Eine Forderung, der sich Werner Gander vom BFE nicht widersetzte, im Gegenteil: «Wir müssen neu überlegen, wie die Kostenberechnung für Hochspannungsleitungen zu definieren ist.» Dazu müsse man die Stromwissenschaft beiziehen, um beispielsweise Faktoren wie Stromverlust einzubeziehen, der bei Kabelleitungen um einiges geringer ist als bei Freileitungen. Zudem erklärte Gander ohne Umschweife: «Es gibt Werte, die mehr zählen als Geld.» Die Diskussion über eine optimale Leitungsführung dürfe sich nicht einseitig um die Kosten drehen.

Der Konsument bezahlt

Allerdings müsse man bei der Kostenfrage auch bedenken, wer am Schluss dafür bezahle. Zurzeit überwälze die Stromwirtschaft die Kosten für den Bau von Leitungen zu 100 Prozent auf die Konsumenten.

Weiter erklärte er, das BFE sei keineswegs kategorisch für die eine oder andere Leitungsvariante, im Einzelfall müsse die optimalste Lösung zum Einsatz kommen.

Auch Alessandro Magri räumte ein, dass eine erdverlegte Leitung nicht immer die optimale Lösung darstelle und sagte: «Die Kombination von Freileitungen mit unterirdischen Kabelabschnitten bietet einen vollwertigen Weg, den Bewilligungsprozess stark zu beschleunigen.» Während der Diskussion bestätigte Gander, dass beim BFE bereits ein Mischprojekt mit Kabel- und Freileitungen in der Pipeline sei.

Auch Steiert sprach sich für einen pragmatischen Ansatz aus. «Mit eindimensionalem Denken fährt man bloss gegen die Wand», erklärte er. Auch wissenschaftliche Studien würden keine absolute Gewissheit bringen, da es keine neutralen Studien geben würde. Das Problem der Hochspannungsleitungen könne deshalb nur über den gesellschaftlichen Konsens gelöst werden. Dafür müsse das Links-Rechts- beziehungsweise Grün-Nicht-Grün-Schema aufgegeben werden, um die Herausforderungen der Zukunft zu bewältigen. Dazu gehöre eine Neuausrichtung der noch immer an den Gegebenheiten der 70er und 80er Jahre orientierten Netzplanung auf die künftig teilweise dezentrale Stromproduktion aus erneuerbaren Energiequellen.
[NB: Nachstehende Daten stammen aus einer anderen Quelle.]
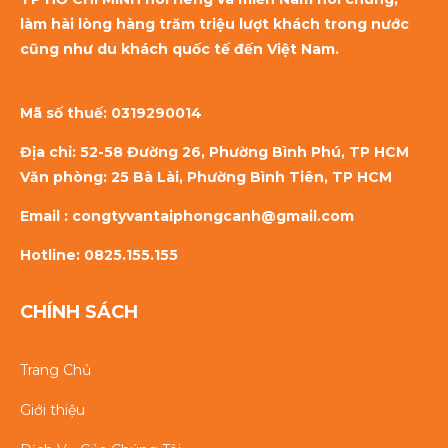
làm hài lòng hàng trăm triệu lượt khách trong nước
cũng như du khách quốc tế đến Việt Nam.
Mã số thuế:
0319290014
Địa chỉ: 52-58 Đường 26, Phường Bình Phú, TP HCM
Văn phòng: 25 Bà Lài, Phường Bình Tiên, TP HCM
Email : congtyvantaiphongcanh@gmail.com
Hotline: 0825.155.155
CHÍNH SÁCH
Trang Chủ
Giới thiệu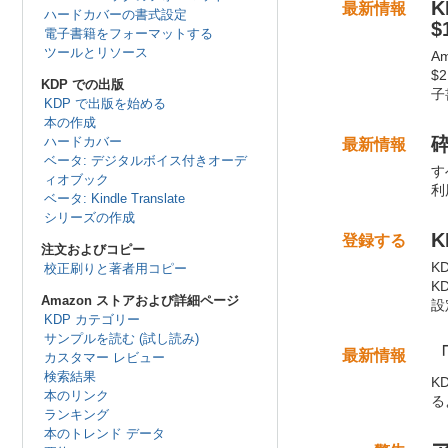
K
最新情報
。
ハードカバーの書式設定
$
電子書籍をフォーマットする
ツールとリソース
A
。
$
KDP での出版
子
KDP で出版を始める
。
。
本の作成
ハードカバー
最新情報
。
ベータ: デジタルボイス付きオーデ
す
。
ィオブック
利
ベータ: Kindle Translate
。
。
シリーズの作成
登録する
。
注文およびコピー
K
。
校正刷りと著者用コピー
K
Amazon ストアおよび詳細ページ
設
KDP カテゴリー
。
。
サンプルを読む (試し読み)
最新情報
。
カスタマー レビュー
検索結果
K
。
本のリンク
る
ランキング
。
。
本のトレンド データ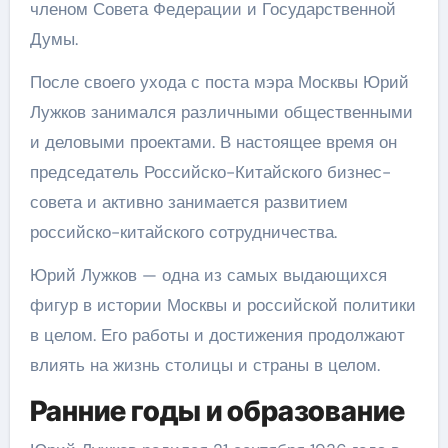
членом Совета Федерации и Государственной
Думы.
После своего ухода с поста мэра Москвы Юрий
Лужков занимался различными общественными
и деловыми проектами. В настоящее время он
председатель Российско-Китайского бизнес-
совета и активно занимается развитием
российско-китайского сотрудничества.
Юрий Лужков — одна из самых выдающихся
фигур в истории Москвы и российской политики
в целом. Его работы и достижения продолжают
влиять на жизнь столицы и страны в целом.
Ранние годы и образование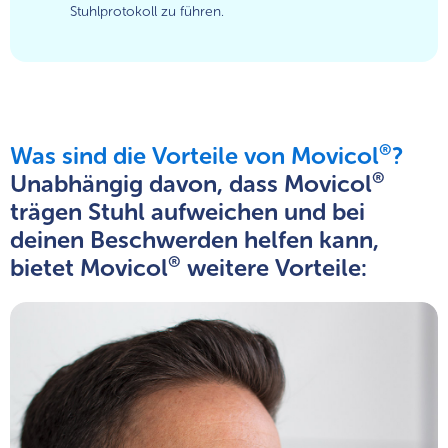
Stuhlprotokoll zu führen.
®
Was sind die Vorteile von Movicol
?
®
Unabhängig davon, dass Movicol
trägen Stuhl aufweichen und bei
deinen Beschwerden helfen kann,
®
bietet Movicol
weitere Vorteile: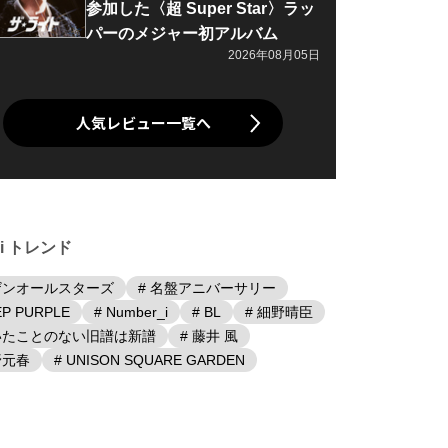
参加した〈超 Super Star〉ラッ
パーのメジャー初アルバム
2026年08月05日
人気レビュー一覧へ
iki トレンド
ザンオールスターズ
# 名盤アニバーサリー
EP PURPLE
# Number_i
# BL
# 細野晴臣
聴いたことのない旧譜は新譜
# 藤井 風
野元春
# UNISON SQUARE GARDEN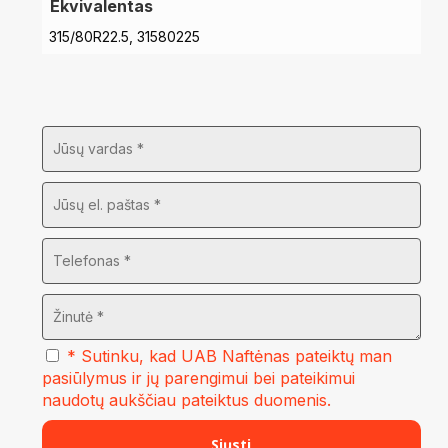
Ekvivalentas
315/80R22.5, 31580225
* Sutinku, kad UAB Naftėnas pateiktų man
pasiūlymus ir jų parengimui bei pateikimui
naudotų aukščiau pateiktus duomenis.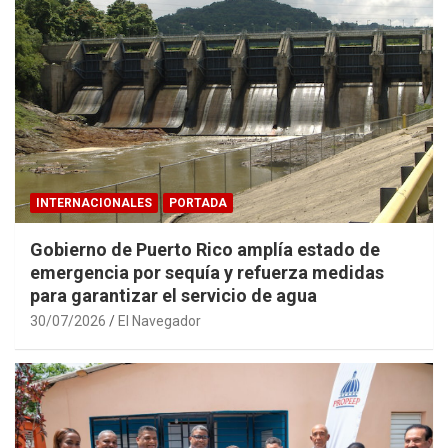
INTERNACIONALES
PORTADA
Gobierno de Puerto Rico amplía estado de
emergencia por sequía y refuerza medidas
para garantizar el servicio de agua
30/07/2026
El Navegador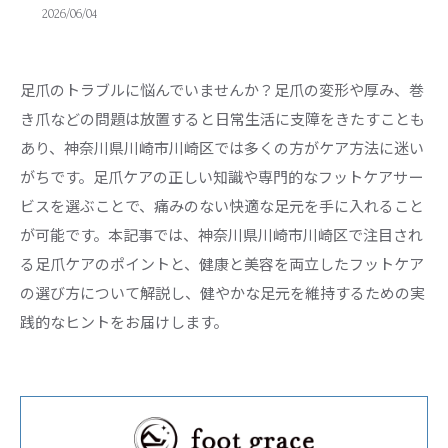
2026/06/04
足爪のトラブルに悩んでいませんか？足爪の変形や厚み、巻
き爪などの問題は放置すると日常生活に支障をきたすことも
あり、神奈川県川崎市川崎区では多くの方がケア方法に迷い
がちです。足爪ケアの正しい知識や専門的なフットケアサー
ビスを選ぶことで、痛みのない快適な足元を手に入れること
が可能です。本記事では、神奈川県川崎市川崎区で注目され
る足爪ケアのポイントと、健康と美容を両立したフットケア
の選び方について解説し、健やかな足元を維持するための実
践的なヒントをお届けします。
Wirtschaftslastig informiert

Fast paradox klang es, als Gander der HSUB zu ihrer Gründung vor zwei Jahren gratulierte. Das BFE begrüsse es, damit einen neuen Ansprechpartner gefunden zu haben. «Bisher wurden wir teilweise zu wirtschaftslastig informiert», sagte Gander. Der Leiter der Sektion Elektrizitäts- und Wasserrecht beim BFE erklärte zudem, man könne den Wert der Motion Fournier, welche die Ausarbeitung eines Vergleichsschemas für Kabel- und Freileitungen anregte, nicht hoch genug einschätzen. «Das BFE kann dadurch zum ersten Mal eine gesamtheitliche Betrachtungsweise der Problematik erarbeiten.